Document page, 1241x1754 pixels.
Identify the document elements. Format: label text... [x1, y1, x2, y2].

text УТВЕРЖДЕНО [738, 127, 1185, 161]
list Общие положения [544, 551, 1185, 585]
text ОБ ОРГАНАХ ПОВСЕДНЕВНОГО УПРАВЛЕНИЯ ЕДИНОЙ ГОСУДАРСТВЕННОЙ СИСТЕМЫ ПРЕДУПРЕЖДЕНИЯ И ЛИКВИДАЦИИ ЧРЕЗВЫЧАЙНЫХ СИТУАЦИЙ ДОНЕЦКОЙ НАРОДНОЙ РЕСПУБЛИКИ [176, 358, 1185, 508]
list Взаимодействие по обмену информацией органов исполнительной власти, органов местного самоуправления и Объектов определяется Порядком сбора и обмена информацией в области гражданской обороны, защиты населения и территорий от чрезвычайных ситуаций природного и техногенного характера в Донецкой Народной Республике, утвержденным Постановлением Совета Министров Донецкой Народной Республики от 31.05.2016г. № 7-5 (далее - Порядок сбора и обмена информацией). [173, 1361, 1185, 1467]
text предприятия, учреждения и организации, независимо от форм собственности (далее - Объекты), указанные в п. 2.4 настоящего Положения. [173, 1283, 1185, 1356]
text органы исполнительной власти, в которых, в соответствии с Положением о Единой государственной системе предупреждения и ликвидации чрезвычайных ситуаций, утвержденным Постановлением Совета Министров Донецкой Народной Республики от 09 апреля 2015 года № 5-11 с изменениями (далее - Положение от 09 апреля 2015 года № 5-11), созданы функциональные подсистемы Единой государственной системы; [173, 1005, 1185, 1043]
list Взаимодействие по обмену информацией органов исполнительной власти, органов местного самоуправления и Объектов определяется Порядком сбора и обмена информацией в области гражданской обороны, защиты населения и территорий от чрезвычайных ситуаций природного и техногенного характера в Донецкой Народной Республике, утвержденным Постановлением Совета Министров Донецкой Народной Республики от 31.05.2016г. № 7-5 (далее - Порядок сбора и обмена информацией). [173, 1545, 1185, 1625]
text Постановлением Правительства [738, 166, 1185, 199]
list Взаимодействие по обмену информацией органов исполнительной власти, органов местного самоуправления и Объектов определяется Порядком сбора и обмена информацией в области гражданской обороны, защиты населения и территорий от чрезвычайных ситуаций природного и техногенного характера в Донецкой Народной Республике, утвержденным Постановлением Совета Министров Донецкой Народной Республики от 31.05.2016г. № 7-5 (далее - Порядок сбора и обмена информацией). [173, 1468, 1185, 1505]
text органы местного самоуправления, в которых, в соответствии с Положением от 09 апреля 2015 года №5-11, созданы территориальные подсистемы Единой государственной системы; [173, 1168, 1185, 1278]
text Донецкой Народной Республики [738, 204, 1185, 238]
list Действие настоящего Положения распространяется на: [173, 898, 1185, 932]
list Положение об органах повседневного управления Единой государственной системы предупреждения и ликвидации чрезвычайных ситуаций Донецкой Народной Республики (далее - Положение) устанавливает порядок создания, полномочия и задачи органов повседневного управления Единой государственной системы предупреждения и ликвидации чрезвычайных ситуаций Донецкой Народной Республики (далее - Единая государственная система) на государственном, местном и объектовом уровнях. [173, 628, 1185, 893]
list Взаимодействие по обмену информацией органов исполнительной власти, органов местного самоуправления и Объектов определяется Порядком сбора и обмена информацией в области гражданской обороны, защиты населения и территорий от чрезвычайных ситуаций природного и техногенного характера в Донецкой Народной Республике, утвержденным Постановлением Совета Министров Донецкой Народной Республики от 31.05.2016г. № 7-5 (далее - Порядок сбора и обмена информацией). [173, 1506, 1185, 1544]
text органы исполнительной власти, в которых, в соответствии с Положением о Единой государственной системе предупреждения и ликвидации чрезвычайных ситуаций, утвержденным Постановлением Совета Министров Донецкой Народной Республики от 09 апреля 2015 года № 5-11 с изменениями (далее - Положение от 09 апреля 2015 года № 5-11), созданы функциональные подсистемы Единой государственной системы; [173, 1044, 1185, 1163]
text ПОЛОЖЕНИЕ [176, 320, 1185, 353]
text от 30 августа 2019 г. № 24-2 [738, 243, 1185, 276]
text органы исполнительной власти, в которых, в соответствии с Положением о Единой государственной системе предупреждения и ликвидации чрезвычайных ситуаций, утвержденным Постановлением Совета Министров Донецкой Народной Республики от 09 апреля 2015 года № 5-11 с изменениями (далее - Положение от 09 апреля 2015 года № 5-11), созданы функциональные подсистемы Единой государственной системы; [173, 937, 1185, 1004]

> **PROMPT**
Output all of the entries, exactly as they are written.

> **OUTPUT FOR THIS TASK**
Document page, 1241x1754 pixels.
Identify the document elements. Format: label text... [x1, y1, x2, y2].

text УТВЕРЖДЕНО [738, 127, 1185, 161]
list Общие положения [544, 551, 1185, 585]
text ОБ ОРГАНАХ ПОВСЕДНЕВНОГО УПРАВЛЕНИЯ ЕДИНОЙ ГОСУДАРСТВЕННОЙ СИСТЕМЫ ПРЕДУПРЕЖДЕНИЯ И ЛИКВИДАЦИИ ЧРЕЗВЫЧАЙНЫХ СИТУАЦИЙ ДОНЕЦКОЙ НАРОДНОЙ РЕСПУБЛИКИ [176, 358, 1185, 508]
list Взаимодействие по обмену информацией органов исполнительной власти, органов местного самоуправления и Объектов определяется Порядком сбора и обмена информацией в области гражданской обороны, защиты населения и территорий от чрезвычайных ситуаций природного и техногенного характера в Донецкой Народной Республике, утвержденным Постановлением Совета Министров Донецкой Народной Республики от 31.05.2016г. № 7-5 (далее - Порядок сбора и обмена информацией). [173, 1361, 1185, 1467]
text предприятия, учреждения и организации, независимо от форм собственности (далее - Объекты), указанные в п. 2.4 настоящего Положения. [173, 1283, 1185, 1356]
text органы исполнительной власти, в которых, в соответствии с Положением о Единой государственной системе предупреждения и ликвидации чрезвычайных ситуаций, утвержденным Постановлением Совета Министров Донецкой Народной Республики от 09 апреля 2015 года № 5-11 с изменениями (далее - Положение от 09 апреля 2015 года № 5-11), созданы функциональные подсистемы Единой государственной системы; [173, 1005, 1185, 1043]
list Взаимодействие по обмену информацией органов исполнительной власти, органов местного самоуправления и Объектов определяется Порядком сбора и обмена информацией в области гражданской обороны, защиты населения и территорий от чрезвычайных ситуаций природного и техногенного характера в Донецкой Народной Республике, утвержденным Постановлением Совета Министров Донецкой Народной Республики от 31.05.2016г. № 7-5 (далее - Порядок сбора и обмена информацией). [173, 1545, 1185, 1625]
text Постановлением Правительства [738, 166, 1185, 199]
list Взаимодействие по обмену информацией органов исполнительной власти, органов местного самоуправления и Объектов определяется Порядком сбора и обмена информацией в области гражданской обороны, защиты населения и территорий от чрезвычайных ситуаций природного и техногенного характера в Донецкой Народной Республике, утвержденным Постановлением Совета Министров Донецкой Народной Республики от 31.05.2016г. № 7-5 (далее - Порядок сбора и обмена информацией). [173, 1468, 1185, 1505]
text органы местного самоуправления, в которых, в соответствии с Положением от 09 апреля 2015 года №5-11, созданы территориальные подсистемы Единой государственной системы; [173, 1168, 1185, 1278]
text Донецкой Народной Республики [738, 204, 1185, 238]
list Действие настоящего Положения распространяется на: [173, 898, 1185, 932]
list Положение об органах повседневного управления Единой государственной системы предупреждения и ликвидации чрезвычайных ситуаций Донецкой Народной Республики (далее - Положение) устанавливает порядок создания, полномочия и задачи органов повседневного управления Единой государственной системы предупреждения и ликвидации чрезвычайных ситуаций Донецкой Народной Республики (далее - Единая государственная система) на государственном, местном и объектовом уровнях. [173, 628, 1185, 893]
list Взаимодействие по обмену информацией органов исполнительной власти, органов местного самоуправления и Объектов определяется Порядком сбора и обмена информацией в области гражданской обороны, защиты населения и территорий от чрезвычайных ситуаций природного и техногенного характера в Донецкой Народной Республике, утвержденным Постановлением Совета Министров Донецкой Народной Республики от 31.05.2016г. № 7-5 (далее - Порядок сбора и обмена информацией). [173, 1506, 1185, 1544]
text органы исполнительной власти, в которых, в соответствии с Положением о Единой государственной системе предупреждения и ликвидации чрезвычайных ситуаций, утвержденным Постановлением Совета Министров Донецкой Народной Республики от 09 апреля 2015 года № 5-11 с изменениями (далее - Положение от 09 апреля 2015 года № 5-11), созданы функциональные подсистемы Единой государственной системы; [173, 1044, 1185, 1163]
text ПОЛОЖЕНИЕ [176, 320, 1185, 353]
text от 30 августа 2019 г. № 24-2 [738, 243, 1185, 276]
text органы исполнительной власти, в которых, в соответствии с Положением о Единой государственной системе предупреждения и ликвидации чрезвычайных ситуаций, утвержденным Постановлением Совета Министров Донецкой Народной Республики от 09 апреля 2015 года № 5-11 с изменениями (далее - Положение от 09 апреля 2015 года № 5-11), созданы функциональные подсистемы Единой государственной системы; [173, 937, 1185, 1004]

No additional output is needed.